I believe you and appreciate your individual attitude but I also how that general attitude by higher education to not respect the customer is going to get crushed by the coming downturn. Numbers of students were already dropping because of the next generation is smaller and covid will only accelerate the financial pressure on colleges and universities.
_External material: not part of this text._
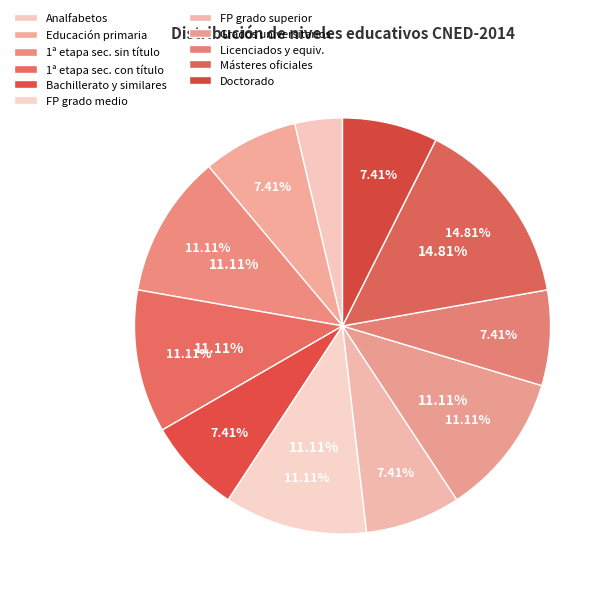

Count the number of slices in the pie.

11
Look the kid waited till 11:59 to submit. It’s his fault. I imagine the vast majority of the class was able to get the assignment submitted on time or a few days early. Changing the rules now is unfair to the students who followed the rules. If the kid had a problem you contact the professor before the dateline.
Anonymous
Anonymous wrote:
Anonymous wrote:
Anonymous wrote:I have a chronic illness that requires me to spend 50% of my existence in the bathroom. I understand chronic illnesses can be rough. But let me tell you now, it never made a difference between me submitting something at 11:59 and 11:59:01.
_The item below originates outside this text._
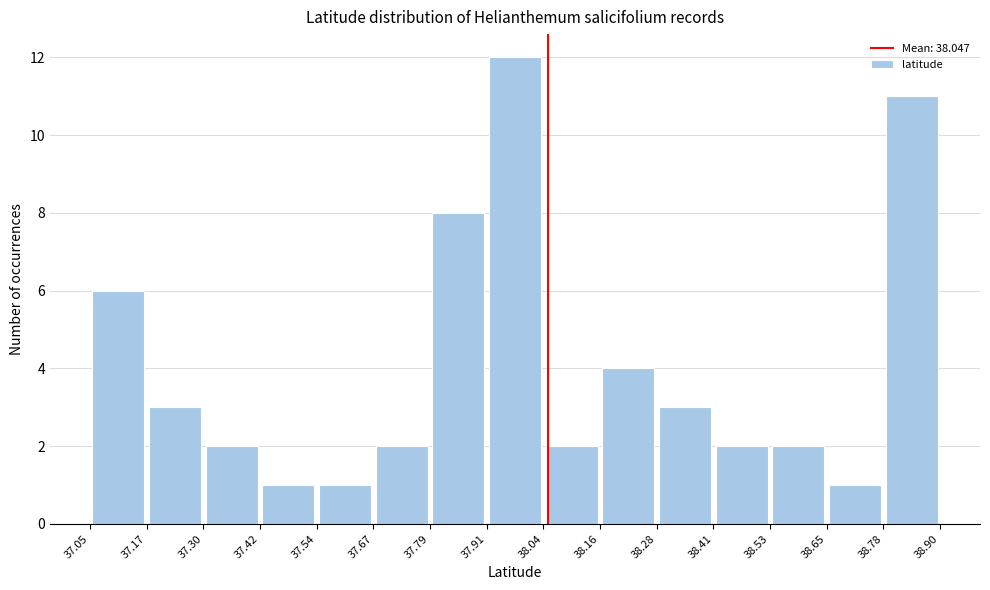

Over which range of the x-axis is the bar tallest?

37.91 to 38.04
If his illness was the reason for the delay, it still shouldn’t have come down to a game of minutes.
Professors don’t budge on stuff. It’s how they turn teenagers into adults. It’s unfortunate, but he will recover from this grade dip.


Thank you for this.

As I said, DS takes full responsibility for submitting last minute as he failed to ask for more time. He doesn't blame his illness for the delay.

The only reason why he is considering appealing the professor's decision is that if the deadline is 11:59pm, should something that is submitted at 11:59 be late?
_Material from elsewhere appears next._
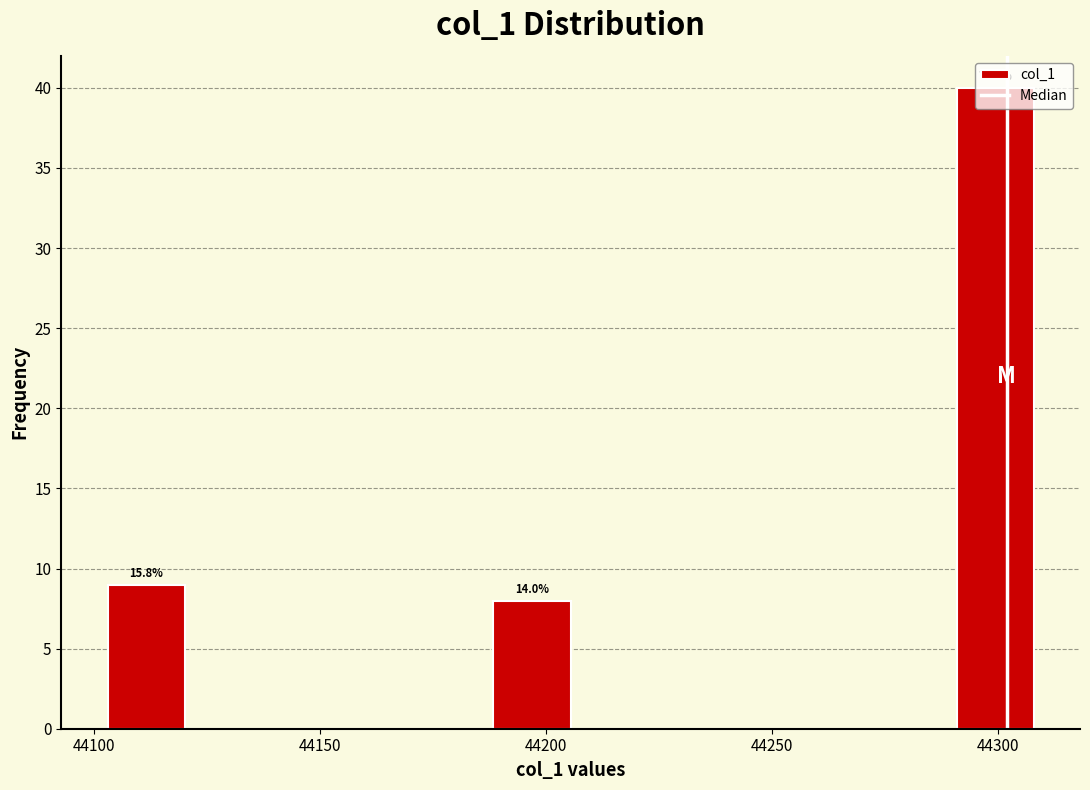

Read against the x-axis, roughly where is the centre of the tallest bar?

44300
Yes the prof should have accepted it. But he might not believe your son. If I were your son I’d write the tech dept that programs the deadline and ask them if it should have been programmed 11:59:59. Ignore the jerks who say you are helicoptering.

Anyone on A DCUM education forum is helicoptering.


Write the tech department that programs the deadline....a student...ha! It's not IT that sets this, it's the LMS. The help desk would be so confused and submit a ticket to the chair most likely, oh man -- bad bad advice!

You people are just a few years and one click away from sending a big box of cupcakes to your kid's first job to share with the office, aren't you. Jesus, take the wheel!
Anonymous
Anonymous wrote:To all the "have a heart" poster: Ok, let's say Professor Hardass tells your son that he isn't late because he turned it in at 11:59:50. I guess that's ok. But what about Braden who turned it in at 12:00:00? I guess that's ok too. And oh! Kaylee turned it in at 12:00:02 but she started to submit at 11:50 and her internet was slow because her little brother was gaming so please is it ok? Also, Kayleigh's grandmother was sick (not the grandmother that was sick in April, or the one in May, the third grandmother) so that's why she turned it in at 2am thanksssssss for understanding and also is there any extra extra credit because she didn't get a chance to do the first extra credit.

Do you see how this goes? Hard lines (with exceptions made for DOCUMENTED accommodations and emergencies) are more fair to more students, and take the biases and weirdness out of jurying constant student exception requests, which I assure you, are free flowing and often very creative. I can also assure you that the last majority of us are being pretty liberal this semester with grades, and that I am almost certain if your son doesn't like his grade he can take a P instead of the letter.


Do you see how petulant it is to make these impactful conditions based on technicalities that are insignificant to the educational process?

The only reason to do it is for stigginit to the student. If that’s what floats your boat, then have at it. Yes, it will teach the kid a good lesson: how to deal with an absolute asshole of a boss.